◆ Work order 1
In the insulin resistance abstract, copy the part that begins at the words "Integrative Analysis of Whole-genome" and stops after "Leptin Receptor-deficient Mice.", substituting "Rats" for "Mice".
◆ Work order 2
List each kind of analysis that the insulin resistance abstract names with the word "analysis".

◆ Supplied passage
┌────────

Integrative Analysis of Whole-genome Expression Profiling and Regulatory Network Identifies Novel Biomarkers for Insulin Resistance in Leptin Receptor-deficient Mice.

Abstract

Molecular characterization of insulin resistance, a growing health issue worldwide, will help to develop novel strategies and accurate biomarkers for disease diagnosis and treatment. Integrative analysis of gene expression profiling and gene regulatory network was exploited to identify potential biomarkers early in the development of insulin resistance. RNA was isolated from livers of animals at three weeks of age, and whole-genome expression profiling was performed and analyzed with Agilent mouse 4×44K microarrays. Differentially expressed genes were subsequently validated by qRT-PCR. Functional characterizations of genes and their interactions were performed by Gene Ontology (GO) analysis and gene regulatory network (GRN) analysis. A total of 197 genes were found to be differentially expressed by fold change ≥2 and P < 0.05 in BKS-db +/+ mice relative to sex and age-matched controls. Functional analysis suggested that these differentially expressed genes were enriched in the regulation of phosphorylation and generation of precursor metabolites which are closely associated with insulin resistance. Then a gene regulatory network associated with insulin resistance (IRGRN) was constructed by integration of these differentially expressed genes and known human protein-protein interaction network. The principal component analysis demonstrated that 67 genes in IRGRN could clearly distinguish insulin resistance from the non-disease state. Some of these candidate genes were further experimentally validated by qRT-PCR, highlighting the predictive role as biomarkers in insulin resistance. Our study provides new insight into the pathogenesis and treatment of insulin resistance and also reveals potential novel molecular targets and diagnostic biomarkers for insulin resistance.

└────────

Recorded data
┌────────

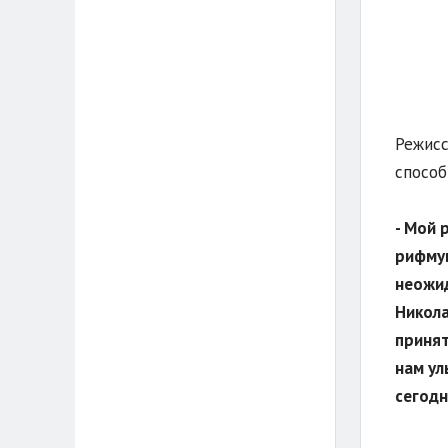
Режисс
способ
- Мой 
рифмую
неожид
Никола
принят
нам ул
сегодн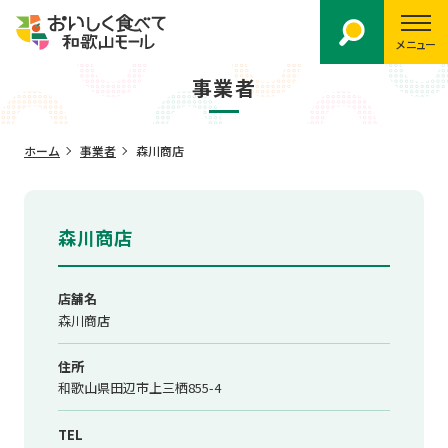
メニュー
事業者
ホーム
事業者
森川商店
森川商店
店舗名
森川商店
住所
和歌山県田辺市上三栖855-4
TEL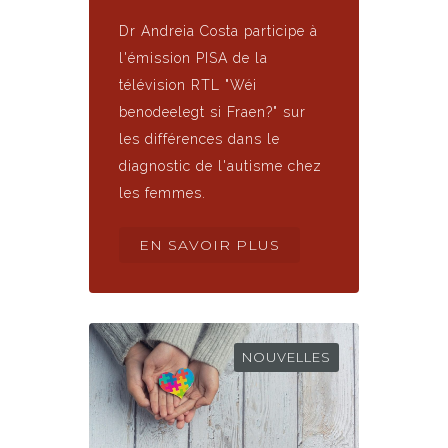
Dr Andreia Costa participe à
l'émission PISA de la
télévision RTL "Wéi
benodeelegt si Fraen?" sur
les différences dans le
diagnostic de l'autisme chez
les femmes.
EN SAVOIR PLUS
NOUVELLES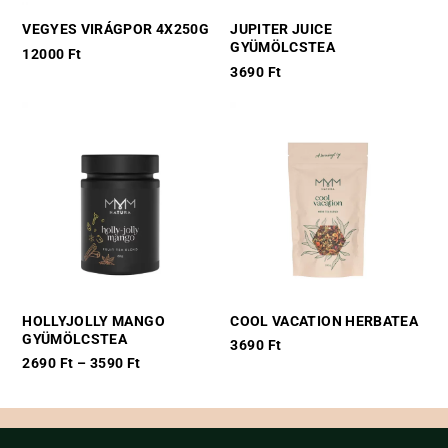
VEGYES VIRÁGPOR 4X250G
JUPITER JUICE
GYÜMÖLCSTEA
12000
Ft
3690
Ft
This
product
has
multiple
variants.
The
options
may
be
chosen
HOLLYJOLLY MANGO
COOL VACATION HERBATEA
on
GYÜMÖLCSTEA
3690
Ft
the
2690
Ft
–
3590
Ft
This
product
This
product
page
product
has
has
multiple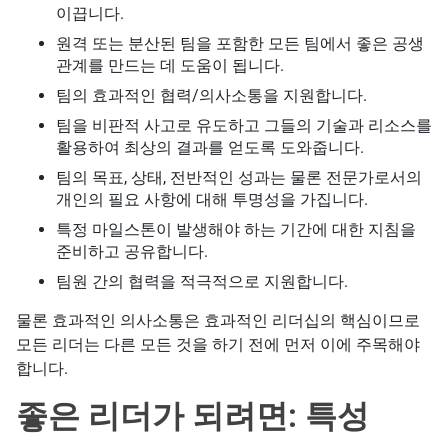
이끕니다.
원격 또는 분산된 팀을 포함한 모든 팀에서 좋은 공생
관계를 만드는 데 도움이 됩니다.
팀의 효과적인 협력/의사소통을 지원합니다.
팀을 비판적 사고로 유도하고 그들의 기술과 리소스를
활용하여 최상의 결과를 얻도록 도와줍니다.
팀의 목표, 상태, 전반적인 성과는 물론 전문가로서의
개인의 필요 사항에 대해 투명성을 가집니다.
특정 마일스톤이 발생해야 하는 기간에 대한 지침을
준비하고 공유합니다.
팀원 간의 협력을 적극적으로 지원합니다.
물론 효과적인 의사소통은 효과적인 리더십의 핵심이므로
모든 리더는 다른 모든 것을 하기 전에 먼저 이에 주목해야
합니다.
좋은 리더가 되려면: 특성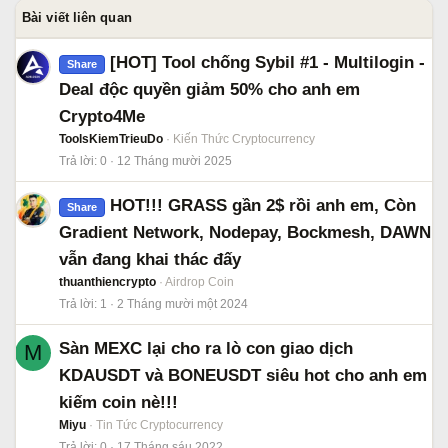
Bài viết liên quan
[HOT] Tool chống Sybil #1 - Multilogin -
Share
Deal độc quyền giảm 50% cho anh em
Crypto4Me
ToolsKiemTrieuDo
Kiến Thức Cryptocurrency
Trả lời
0
12 Tháng mười 2025
HOT!!! GRASS gần 2$ rồi anh em, Còn
Share
Gradient Network, Nodepay, Bockmesh, DAWN
vẫn đang khai thác đấy
thuanthiencrypto
Airdrop Coin
Trả lời
1
2 Tháng mười một 2024
Sàn MEXC lại cho ra lò con giao dịch
M
KDAUSDT và BONEUSDT siêu hot cho anh em
kiếm coin nè!!!
Miyu
Tin Tức Cryptocurrency
Trả lời
0
17 Tháng sáu 2022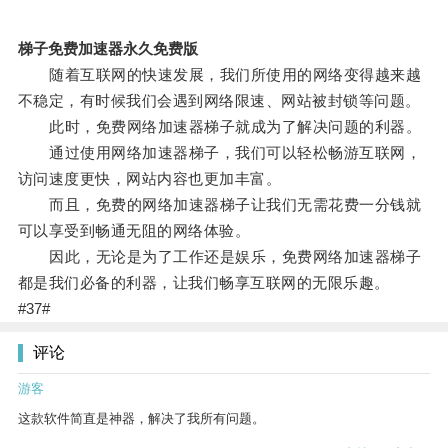
梯子免费加速器永久免费版
随着互联网的快速发展，我们所使用的网络变得越来越
不稳定，有时候我们会遇到网络限速、网站被封锁等问题。
此时，免费网络加速器梯子就成为了解决问题的利器。
通过使用网络加速器梯子，我们可以轻松畅游互联网，
访问速度更快，网站内容也更加丰富。
而且，免费的网络加速器梯子让我们无需花费一分钱就
可以享受到畅通无阻的网络体验。
因此，无论是为了工作还是娱乐，免费网络加速器梯子
都是我们必备的利器，让我们畅享互联网的无限乐趣。
#37#
评论
游客
这款软件简直是神器，解决了我所有问题。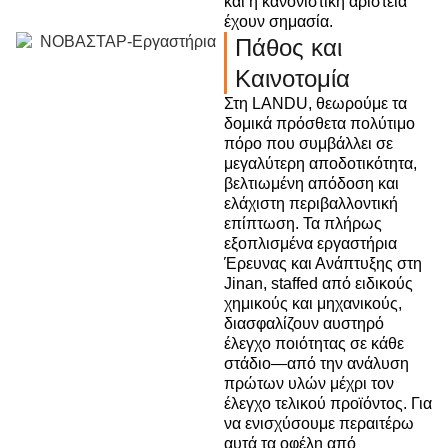
και η κανονιστική αριστεία
έχουν σημασία.
Πάθος και
Καινοτομία
Στη LANDU, θεωρούμε τα
δομικά πρόσθετα πολύτιμο
πόρο που συμβάλλει σε
μεγαλύτερη αποδοτικότητα,
βελτιωμένη απόδοση και
ελάχιστη περιβαλλοντική
επίπτωση. Τα πλήρως
εξοπλισμένα εργαστήρια
Έρευνας και Ανάπτυξης στη
Jinan, staffed από ειδικούς
χημικούς και μηχανικούς,
διασφαλίζουν αυστηρό
έλεγχο ποιότητας σε κάθε
στάδιο—από την ανάλυση
πρώτων υλών μέχρι τον
έλεγχο τελικού προϊόντος. Για
να ενισχύσουμε περαιτέρω
αυτά τα οφέλη από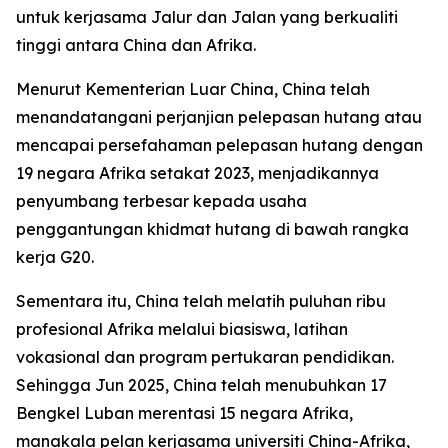
untuk kerjasama Jalur dan Jalan yang berkualiti
tinggi antara China dan Afrika.
Menurut Kementerian Luar China, China telah
menandatangani perjanjian pelepasan hutang atau
mencapai persefahaman pelepasan hutang dengan
19 negara Afrika setakat 2023, menjadikannya
penyumbang terbesar kepada usaha
penggantungan khidmat hutang di bawah rangka
kerja G20.
Sementara itu, China telah melatih puluhan ribu
profesional Afrika melalui biasiswa, latihan
vokasional dan program pertukaran pendidikan.
Sehingga Jun 2025, China telah menubuhkan 17
Bengkel Luban merentasi 15 negara Afrika,
manakala pelan kerjasama universiti China-Afrika,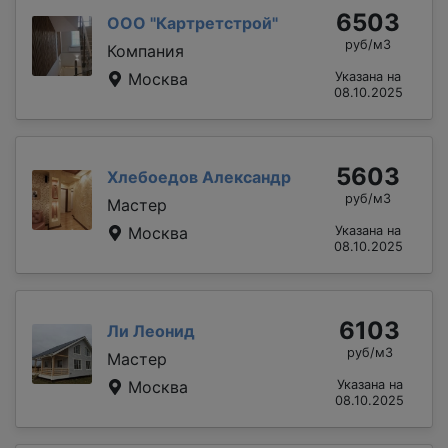
6503
ООО "Картретстрой"
руб/м3
Компания
Москва
Указана на
08.10.2025
5603
Хлебоедов Александр
руб/м3
Мастер
Москва
Указана на
08.10.2025
6103
Ли Леонид
руб/м3
Мастер
Москва
Указана на
08.10.2025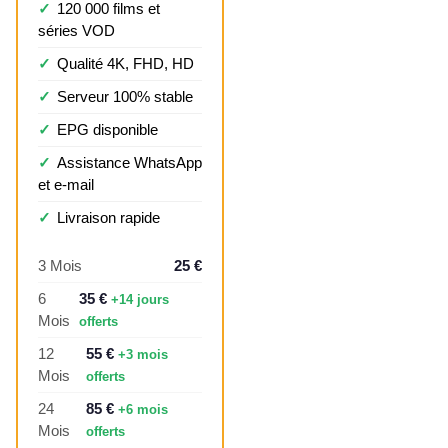
120 000 films et
séries VOD
Qualité 4K, FHD, HD
Serveur 100% stable
EPG disponible
Assistance WhatsApp
et e-mail
Livraison rapide
3 Mois
25 €
6
35 €
+14 jours
Mois
offerts
12
55 €
+3 mois
Mois
offerts
24
85 €
+6 mois
Mois
offerts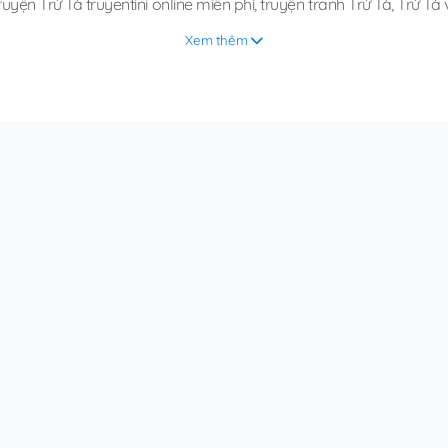
ruyện Trừ Tà truyentini online miễn phí
,
truyện tranh Trừ Tà
,
Trừ Tà 
Xem thêm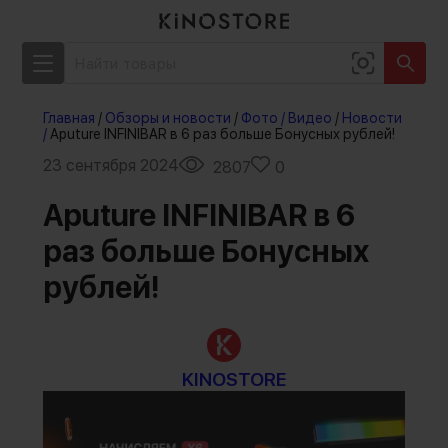
Главная
/
Обзоры и новости
/
Фото / Видео
/
Новости
/
Aputure INFINIBAR в 6 раз больше Бонусных рублей!
23 сентября 2024
2807
0
Aputure INFINIBAR в 6
раз больше Бонусных
рублей!
KINOSTORE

└────────

◆ Task answer 1
Integrative Analysis of Whole-genome Expression Profiling and Regulatory Network Identifies Novel Biomarkers for Insulin Resistance in Leptin Receptor-deficient Rats.

◆ Task answer 2
- Integrative analysis
- Gene Ontology (GO) analysis
- Gene regulatory network (GRN) analysis
- Functional analysis
- Principal component analysis